Documents for audit evidence

Audit working papers are the documents which record during the course of audit evidence obtained during financial statements auditing, internal management auditing, information systems auditing, and investigations. Audit working papers are used to support the audit work done in order to provide the assurance that the audit was performed in accordance with the relevant auditing standards. They show the audit was:
- Properly planned;
- Carried out properly
- There was adequate supervision;
- That the appropriate review was undertaken; and
- That the evidence is sufficient and appropriate to support the audit opinion

The Institute of Internal Auditors, a global professional audit standards body, has issued practice advisory 2330-1 stating the goals of audit working papers are to:

- Document the planning, performance, and review of audit work;
- Provide the principal support for audit communication such as observations, conclusions, and the final report;
- Facilitate third-party reviews and re-performance requirements; and
- Provide a basis for evaluating the internal audit activity's quality control program.

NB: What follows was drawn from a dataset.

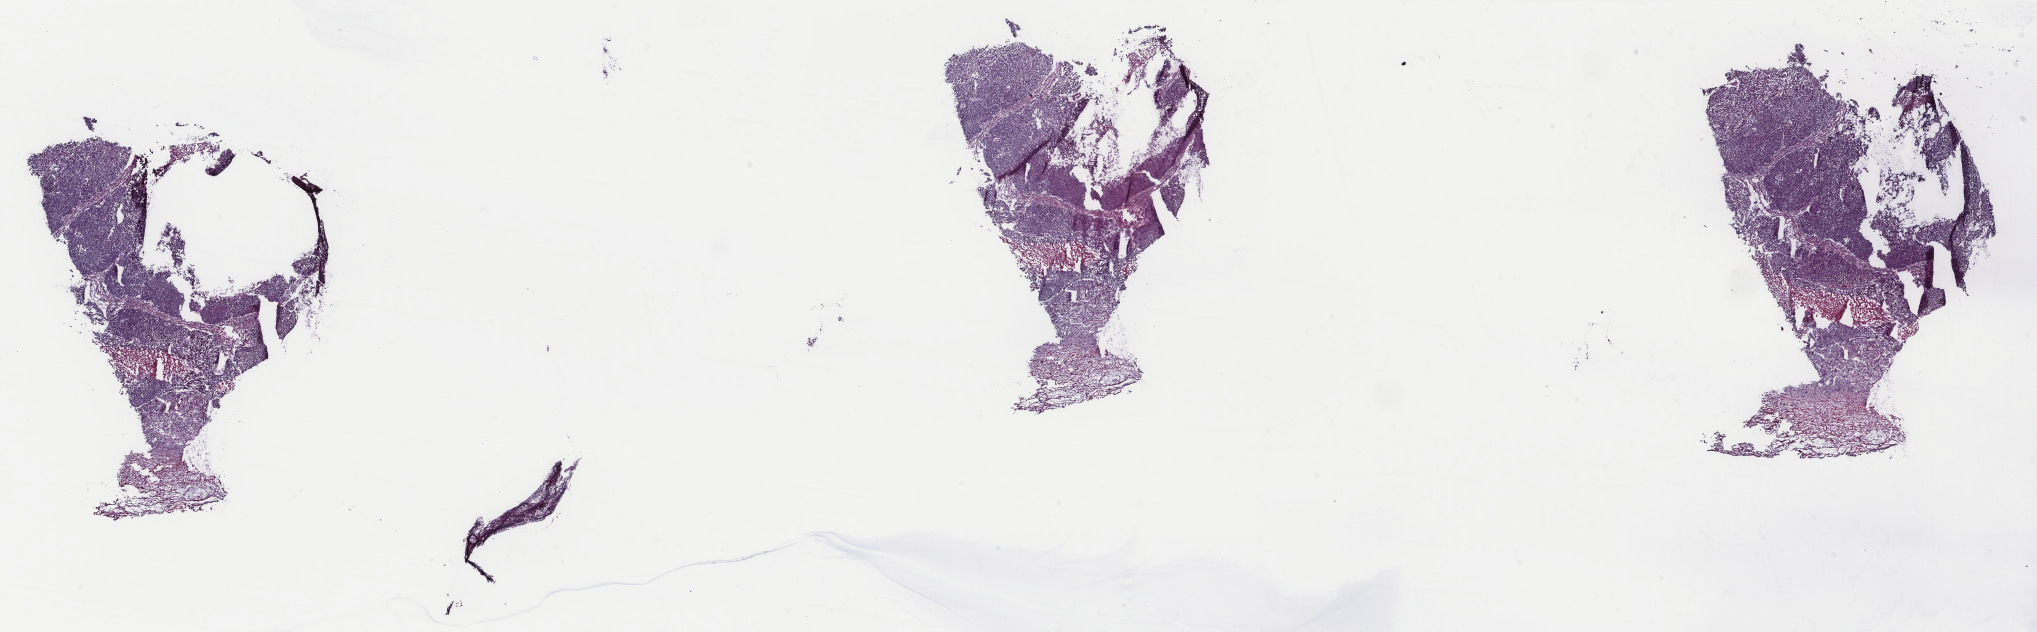
H&E-stained whole-slide image, whole scanned area (about 32.3 x 10.0 mm, slide scanned at 40x) shown as a low-resolution overview; frozen section from the top of the tissue portion; sample: primary tumour, lung. Female patient; age at initial diagnosis 75 years. Slide review estimates, as recorded: tumour cells 85%, tumour nuclei 92%, normal cells 0%, stromal cells 5%, necrosis 10%. Inflammatory infiltration, as recorded: lymphocyte infiltration 0%, monocyte infiltration 0%, neutrophil infiltration 0%.
Pathologic diagnosis: Basaloid squamous cell carcinoma. Laterality: right. AJCC pathologic stage: IIA (7th edition).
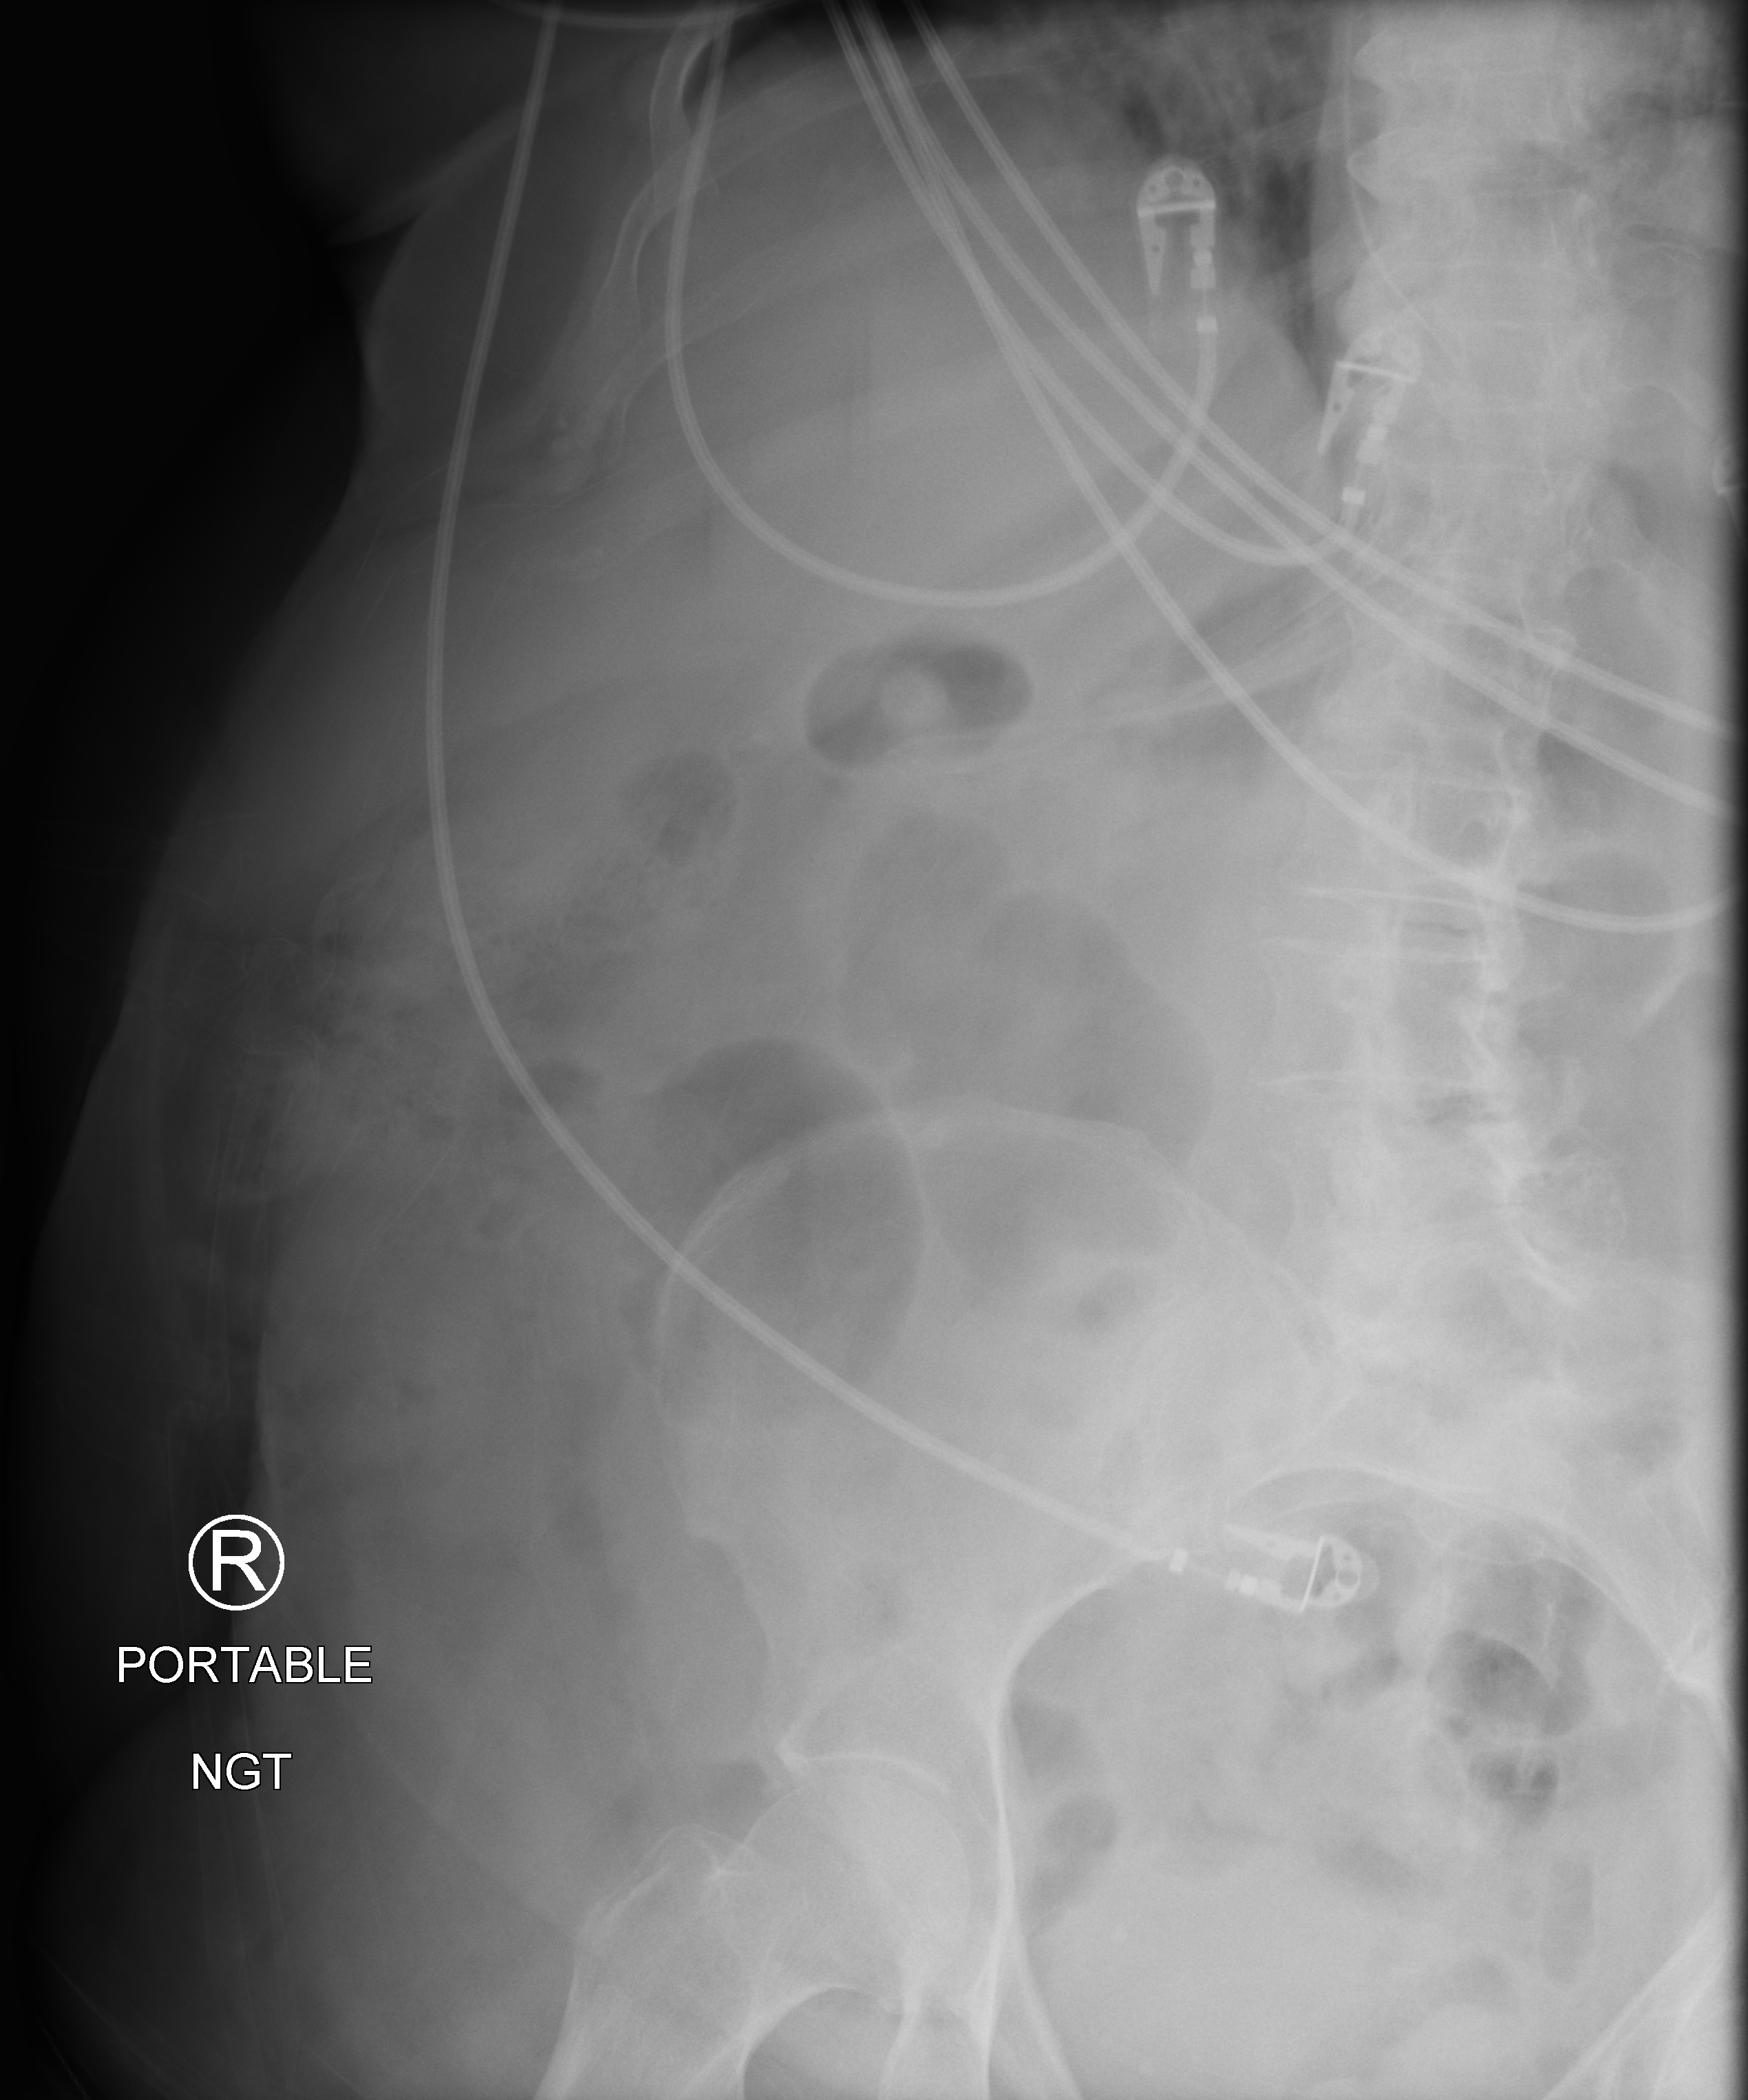
Abdomen X-ray (portable); anteroposterior (AP) projection. Patient hospitalised with COVID-19; female, aged 75–90 years.
From the hospital-stay record, not from the radiograph (when in the stay this image was taken is not recorded): mechanically ventilated during this hospital stay: yes; other chronic lung disease (admission record): yes.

The audit working paper are divided into two parts: The first group consists of the current file and second group contains the permanent file.

1. The material relating to the current year only is placed in current file
2. The data to be used for a number of years placed in permanent file. The auditor can rely on the facts and figures recorded in permanent files.

Audit working papers are the property of the auditor. In order to keep professional ethic, it cannot reveal to third parties without client consent unless limited specified situations mentioned in ISA 230 Documentation and required by law, the examples are court order, for public interest and so on.

The forms of documentation may be flowchart, manual, narrative note, checklist, or questionnaire.

==Proper features or purpose==
Features of Audit documentation are defined by related audit standards ie. IFRS, USGAAP. Following features might be considered as minimum:
- Reviewed by auditors with supervisors noted.
- Signed, dated and approved by relevant level of audit staff with sufficient cross reference.
- With evidence of effective audit planning, work done, sufficient and quality evidence.
- Outstanding matters are cleared in due course.